So Austin kept Mercury’s ashes for two years, until long after her comings and goings stopped attracting the attention of the press. Then she told everyone she was going for a facial and buried his remains in secret.

Still, because fans will be fans, there’s loads of speculation about where, exactly, Mercury’s remains might be. Some think Austin took him all the way to Zanzibar, though "I’m going for a facial" would be a weird way try and cover that up. Others think he’s under a tree in his own backyard. All that guessing is almost certainly never going to amount to much, though, because the only person who knows for sure where Mercury is will probably take the secret to her own grave.

By the time he was diagnosed he already had full-blown AIDS

Freddie Mercury's last recording

In the 1980s, HIV was a death sentence. So it really wasn’t that uncommon for people to just not want to know if they had the virus. Now, there are certainly some major ethical problems with engaging in risky activity and then neglecting to get tested, but it’s at least understandable why someone wouldn’t want to face the possibility that they’d contracted a universally fatal disease.

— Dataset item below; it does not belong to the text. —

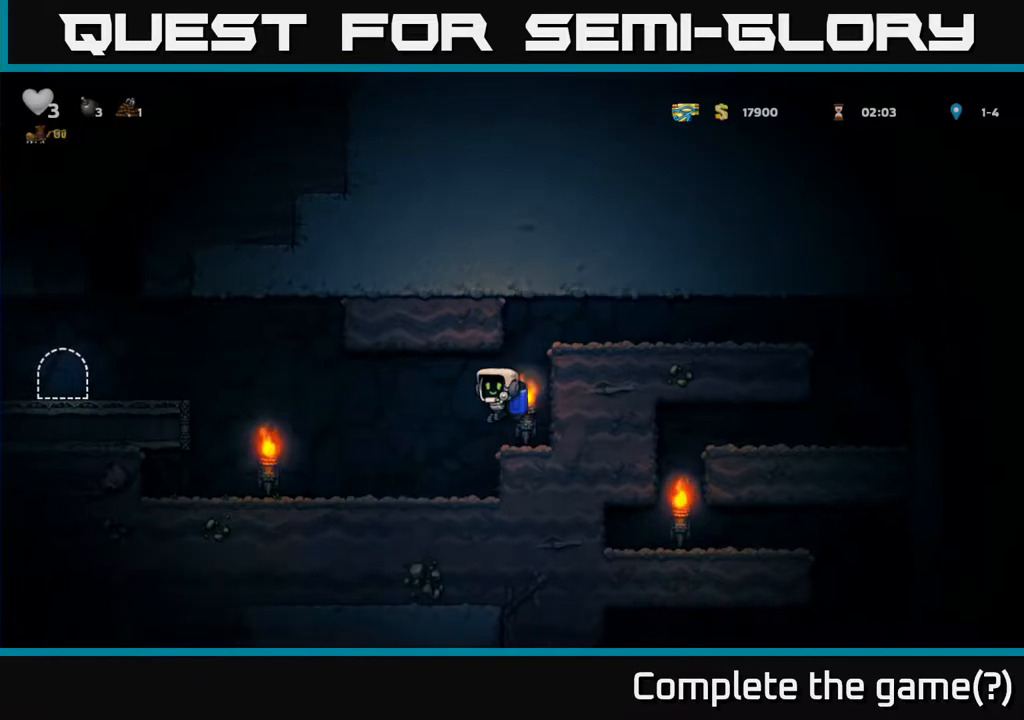
{"buttons": [], "left_stick": "left", "events": [[117, "A", "down"], [200, "A", "up"], [317, "A", "down"], [417, "A", "up"]]}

According to journalist Tim Teeman, Mercury was one of those — he might have suspected, at some point, but he wasn’t diagnosed until 1987, after Kaposi’s sarcoma (a type of cancer) appeared on his shoulder. Longtime partner Jim Hutton said up until that point there’d been no real indication that Mercury was ill, even though Kaposi’s sarcoma is an advanced symptom of AIDS.

Even after that, he was never open about his illness. He didn’t even tell his family — after his sister spotted Kaposi’s sarcoma on his foot and asked about it, he simply said, "You have to understand that what I have is terminal. I’m going to die." And that was all he would reveal.

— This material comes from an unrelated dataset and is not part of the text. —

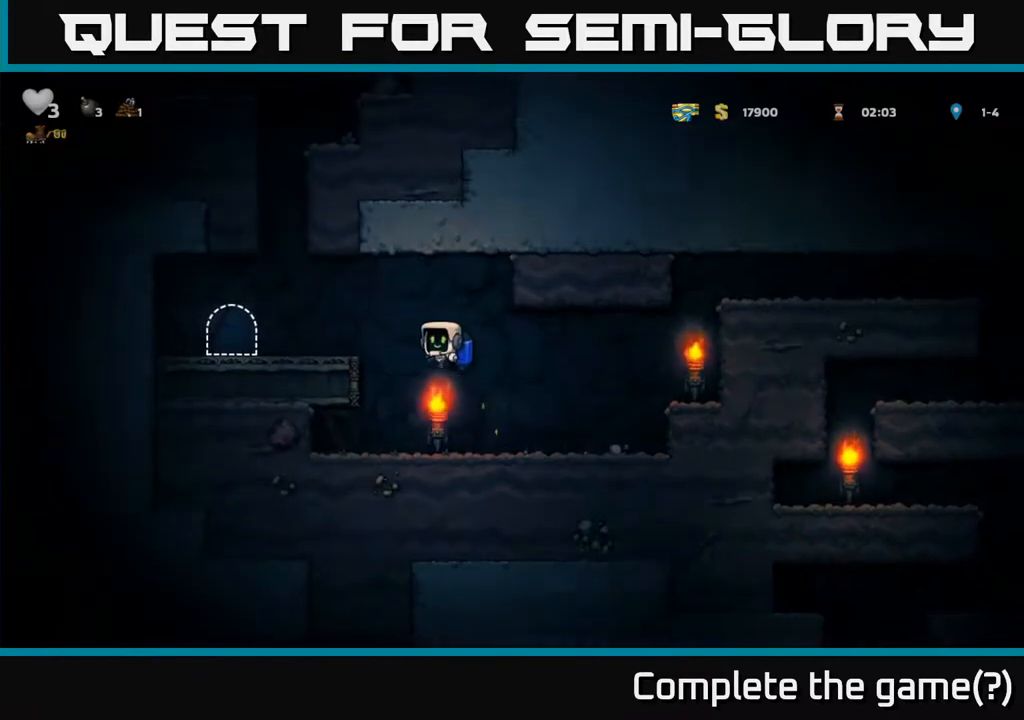
{"buttons": ["A"], "left_stick": "center", "events": [[33, "A", "down"], [183, "A", "up"], [233, "A", "down"], [333, "left_stick", "right"], [450, "left_stick", "center"]]}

He once snuck Lady Diana into a gay bar

Princess Diana

Freddie Mercury was able to navigate the line between celebrity and private person with grace, but for some celebrities, the constant attention can be crippling. Lady Diana was one of the most notoriously harassed celebrities, and the constant media attention was especially hard on her. According to Rolling Stone, Mercury, who befriended Diana in the mid-1980s, sympathized with her and once conspired to take her out for a paparazzi-free night on the town. So he and a couple of friends dressed Di in "an army jacket, dark aviator sunglasses and a leather cap to conceal her hair," and then snuck her into the most notoriously raucous gay bar in London.

The ploy worked flawlessly — the bar patrons were so dazzled by the presence of Mercury and his friends that they paid no attention to the princess, who was able to spend the entire evening in anonymity despite being surrounded by a crowd of people. Diana was so thrilled with the experience that she told Mercury and his friends that she hoped to do it again.

Mercury’s estate went to his ex-fiance

Mary Austin

Because Mercury was one of the first celebrity AIDS victims, people are often surprised to hear that he was once engaged to a woman and that she remained very close to him even after he started having relationships exclusively with men. (This aspect of the Bohemian Rhapsody movie was pretty accurate.) Even though they never married, Mercury often referred to Mary Austin as his wife, and in a 1985 interview he once said, "All my lovers asked me why they couldn’t replace Mary, but it’s simply impossible. I couldn’t fall in love with a man the same way I did with Mary."

Mercury was involved with Jim Hutton for the seven years prior to his death, but he left the former hairdresser with a pittance compared to what he reportedly left to Mary Austin — she received the bulk of his estate, including his money, his mansion, and his recording royalties. And Austin wasn’t exactly kind to Hutton after Mercury’s death, either, because she kicked him out of the house shortly after the singer’s passing. Don’t feel too bad for the guy, though, he did all right. He took the £500,000 Mercury left him and used it to build a home in his native Ireland. He remained in Ireland until his death in 2010.

He kept recording even after he became very ill

Freddie Mercury's last recording

Freddie Mercury knew he was dying, but he refused to feel sorry for himself. He wanted to remain productive, preferably while free from unwanted media attention. So he chose to keep his diagnosis a secret. "He didn’t want to be looked at as an object of pity and curiosity," bandmate Roger Taylor told Entertainment Weekly in 1999. "And he didn’t want circling vultures over his head."

Mercury kept recording throughout most of his final years, even when it became very difficult for him. According to GQ, Queen released the single "The Show Must Go On" just six weeks before Mercury’s death, and the singer was so ill during recording that bandmate Brian May expressed concern about whether he’d be able to do the vocals. "And he went, ‘I’ll f*cking do it, darling," May later said. "Vodka down and went in and killed it, completely lacerated that vocal."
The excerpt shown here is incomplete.